- Entries taken from a collection:

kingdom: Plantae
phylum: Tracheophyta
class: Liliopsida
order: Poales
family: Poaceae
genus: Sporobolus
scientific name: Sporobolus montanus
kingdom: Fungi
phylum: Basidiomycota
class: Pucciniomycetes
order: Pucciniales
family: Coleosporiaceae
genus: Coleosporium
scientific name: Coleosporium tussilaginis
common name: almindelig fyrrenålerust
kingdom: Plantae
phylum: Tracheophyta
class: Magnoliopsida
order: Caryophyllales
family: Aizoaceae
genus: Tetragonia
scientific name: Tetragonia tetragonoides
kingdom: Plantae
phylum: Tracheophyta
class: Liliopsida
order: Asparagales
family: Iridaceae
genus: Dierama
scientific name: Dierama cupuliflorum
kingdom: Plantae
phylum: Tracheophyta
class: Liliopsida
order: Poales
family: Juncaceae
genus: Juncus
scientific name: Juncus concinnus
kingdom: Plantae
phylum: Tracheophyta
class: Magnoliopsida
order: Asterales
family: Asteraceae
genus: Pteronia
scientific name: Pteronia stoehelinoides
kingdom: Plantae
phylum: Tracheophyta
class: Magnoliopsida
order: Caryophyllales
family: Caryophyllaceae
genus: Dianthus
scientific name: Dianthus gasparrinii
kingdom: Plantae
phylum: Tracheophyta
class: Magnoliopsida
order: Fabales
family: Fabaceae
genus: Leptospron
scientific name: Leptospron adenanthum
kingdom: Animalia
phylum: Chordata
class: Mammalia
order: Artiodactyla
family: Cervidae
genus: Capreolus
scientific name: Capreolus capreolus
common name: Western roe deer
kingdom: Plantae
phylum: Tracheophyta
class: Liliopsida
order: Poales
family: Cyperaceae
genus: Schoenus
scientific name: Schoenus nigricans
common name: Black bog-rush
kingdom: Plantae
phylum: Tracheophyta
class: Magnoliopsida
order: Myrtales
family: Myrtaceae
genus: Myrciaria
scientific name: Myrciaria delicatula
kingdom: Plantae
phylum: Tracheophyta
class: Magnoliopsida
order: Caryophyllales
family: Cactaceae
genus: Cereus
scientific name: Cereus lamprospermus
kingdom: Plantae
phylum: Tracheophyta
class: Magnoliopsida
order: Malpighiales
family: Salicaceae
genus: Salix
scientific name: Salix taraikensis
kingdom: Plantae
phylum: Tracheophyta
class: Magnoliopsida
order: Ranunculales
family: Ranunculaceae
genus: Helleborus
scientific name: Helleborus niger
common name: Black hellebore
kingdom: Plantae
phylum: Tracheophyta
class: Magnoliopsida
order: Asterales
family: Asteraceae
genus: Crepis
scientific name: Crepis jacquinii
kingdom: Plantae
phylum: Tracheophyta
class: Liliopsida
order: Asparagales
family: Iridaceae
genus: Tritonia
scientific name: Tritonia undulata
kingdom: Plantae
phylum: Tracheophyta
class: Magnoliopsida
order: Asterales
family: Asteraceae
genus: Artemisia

- Exercise instructions:
Reproduce all of the data above word for word, keeping every line in its original order.

- Result:
kingdom: Plantae
phylum: Tracheophyta
class: Liliopsida
order: Poales
family: Poaceae
genus: Sporobolus
scientific name: Sporobolus montanus
kingdom: Fungi
phylum: Basidiomycota
class: Pucciniomycetes
order: Pucciniales
family: Coleosporiaceae
genus: Coleosporium
scientific name: Coleosporium tussilaginis
common name: almindelig fyrrenålerust
kingdom: Plantae
phylum: Tracheophyta
class: Magnoliopsida
order: Caryophyllales
family: Aizoaceae
genus: Tetragonia
scientific name: Tetragonia tetragonoides
kingdom: Plantae
phylum: Tracheophyta
class: Liliopsida
order: Asparagales
family: Iridaceae
genus: Dierama
scientific name: Dierama cupuliflorum
kingdom: Plantae
phylum: Tracheophyta
class: Liliopsida
order: Poales
family: Juncaceae
genus: Juncus
scientific name: Juncus concinnus
kingdom: Plantae
phylum: Tracheophyta
class: Magnoliopsida
order: Asterales
family: Asteraceae
genus: Pteronia
scientific name: Pteronia stoehelinoides
kingdom: Plantae
phylum: Tracheophyta
class: Magnoliopsida
order: Caryophyllales
family: Caryophyllaceae
genus: Dianthus
scientific name: Dianthus gasparrinii
kingdom: Plantae
phylum: Tracheophyta
class: Magnoliopsida
order: Fabales
family: Fabaceae
genus: Leptospron
scientific name: Leptospron adenanthum
kingdom: Animalia
phylum: Chordata
class: Mammalia
order: Artiodactyla
family: Cervidae
genus: Capreolus
scientific name: Capreolus capreolus
common name: Western roe deer
kingdom: Plantae
phylum: Tracheophyta
class: Liliopsida
order: Poales
family: Cyperaceae
genus: Schoenus
scientific name: Schoenus nigricans
common name: Black bog-rush
kingdom: Plantae
phylum: Tracheophyta
class: Magnoliopsida
order: Myrtales
family: Myrtaceae
genus: Myrciaria
scientific name: Myrciaria delicatula
kingdom: Plantae
phylum: Tracheophyta
class: Magnoliopsida
order: Caryophyllales
family: Cactaceae
genus: Cereus
scientific name: Cereus lamprospermus
kingdom: Plantae
phylum: Tracheophyta
class: Magnoliopsida
order: Malpighiales
family: Salicaceae
genus: Salix
scientific name: Salix taraikensis
kingdom: Plantae
phylum: Tracheophyta
class: Magnoliopsida
order: Ranunculales
family: Ranunculaceae
genus: Helleborus
scientific name: Helleborus niger
common name: Black hellebore
kingdom: Plantae
phylum: Tracheophyta
class: Magnoliopsida
order: Asterales
family: Asteraceae
genus: Crepis
scientific name: Crepis jacquinii
kingdom: Plantae
phylum: Tracheophyta
class: Liliopsida
order: Asparagales
family: Iridaceae
genus: Tritonia
scientific name: Tritonia undulata
kingdom: Plantae
phylum: Tracheophyta
class: Magnoliopsida
order: Asterales
family: Asteraceae
genus: Artemisia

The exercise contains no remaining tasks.